Einen fast 4000 Jahre alten Feuersteindolch und rund 350 weitere archäologische Befunde sind in den vergangenen Wochen in der Tschudistraße auf der Insel Neu Fahrland freigelegt worden. Es sind Spuren von Siedlungen aus der Jungsteinzeit, der Bronzezeit und der Römischen Kaiserzeit.

Wie die Stadtverwaltung Potsdam am Donnerstag mitteilte, hatten Archäologen der Unteren Denkmalschutzbehörde bei der Kontrolle einer Baustelle in der Tschudistraße die ersten Funde entdeckten. Daraufhin beauftragte die Wohnpark Immobiliengesellschaft mbHCo.KG als Grundstückseigentümerin ein Team der Archäologie Manufaktur GmbH unter der Leitung von Jonas Beran mit den notwendigen Untersuchungen.

Die durch einen Kanaldurchstich 1904 zur Insel gewordene frühere Landzunge zwischen Weißem See, Jungfernsee und Lehnitzsee war wohl schon vor Jahrtausenden ein attraktiver Platz zum Wohnen.
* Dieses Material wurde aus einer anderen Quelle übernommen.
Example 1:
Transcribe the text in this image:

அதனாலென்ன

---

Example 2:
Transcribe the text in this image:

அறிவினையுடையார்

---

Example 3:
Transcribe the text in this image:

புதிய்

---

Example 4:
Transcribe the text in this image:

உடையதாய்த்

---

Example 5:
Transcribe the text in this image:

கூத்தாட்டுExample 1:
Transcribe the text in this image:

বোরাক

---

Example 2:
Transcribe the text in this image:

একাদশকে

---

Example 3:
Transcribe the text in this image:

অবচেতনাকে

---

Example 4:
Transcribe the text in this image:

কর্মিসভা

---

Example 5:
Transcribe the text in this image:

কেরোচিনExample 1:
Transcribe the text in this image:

Denn allein auf der Baustelle in der Tschudistraße, auf der Wohnhäuser und eine Tiefgarage entstehen, sind inzwischen etwa 350 archäologische Befunde freigelegt und dokumentiert worden. Sie zeugen von einer intensiven Nutzung des Grundstückes in verschiedenen ur- und frühgeschichtlichen Zeitperioden.
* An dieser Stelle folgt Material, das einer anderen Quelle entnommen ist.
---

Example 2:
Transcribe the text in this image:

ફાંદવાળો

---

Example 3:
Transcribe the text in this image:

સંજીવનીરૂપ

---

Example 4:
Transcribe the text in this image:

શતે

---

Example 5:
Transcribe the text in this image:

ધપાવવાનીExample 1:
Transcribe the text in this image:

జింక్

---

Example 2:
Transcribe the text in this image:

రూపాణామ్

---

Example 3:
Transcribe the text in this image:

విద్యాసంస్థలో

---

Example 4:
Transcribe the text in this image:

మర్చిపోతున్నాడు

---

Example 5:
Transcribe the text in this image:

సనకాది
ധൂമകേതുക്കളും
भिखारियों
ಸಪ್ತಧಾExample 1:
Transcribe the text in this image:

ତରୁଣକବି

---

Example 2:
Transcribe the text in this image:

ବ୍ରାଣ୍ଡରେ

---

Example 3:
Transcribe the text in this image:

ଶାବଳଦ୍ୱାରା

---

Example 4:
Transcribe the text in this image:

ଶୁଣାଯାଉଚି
Zu den besonderen Funden zählt ein fast 4000 Jahre alter Feuersteindolch der Aunjetitzer Kultur der frühen Bronzezeit, der in einer Siedlungsgrube zurückgelassen worden war. Feuersteingeräte und Scherben belegen jedoch noch ältere Siedlungsperioden in der jungsteinzeitlichen Trichterbecherkultur etwa im 3. Viertel des 4. Jahrtausends vor Christus und in der späten Jungsteinzeit um 2500 vor Christus. Ein Grubenhaus ist wahrscheinlich Teil eines germanischen Gehöftes aus dem 1./2. Jahrhundert nach Christus und steht vielleicht mit der über fünf Jahrhunderte existierenden germanischen Siedlung in weniger als 500 Meter Entfernung in Verbindung, die 2012 bis 2014 am Campus Jungfernsee untersucht wurde.

Die zahlreichen Ausgrabungen in Potsdam in den vergangenen 20 Jahren haben gezeigt, dass vor allem entlang der Havelufer noch mit Überraschungen und vielen neuen Erkenntnissen zu rechnen ist.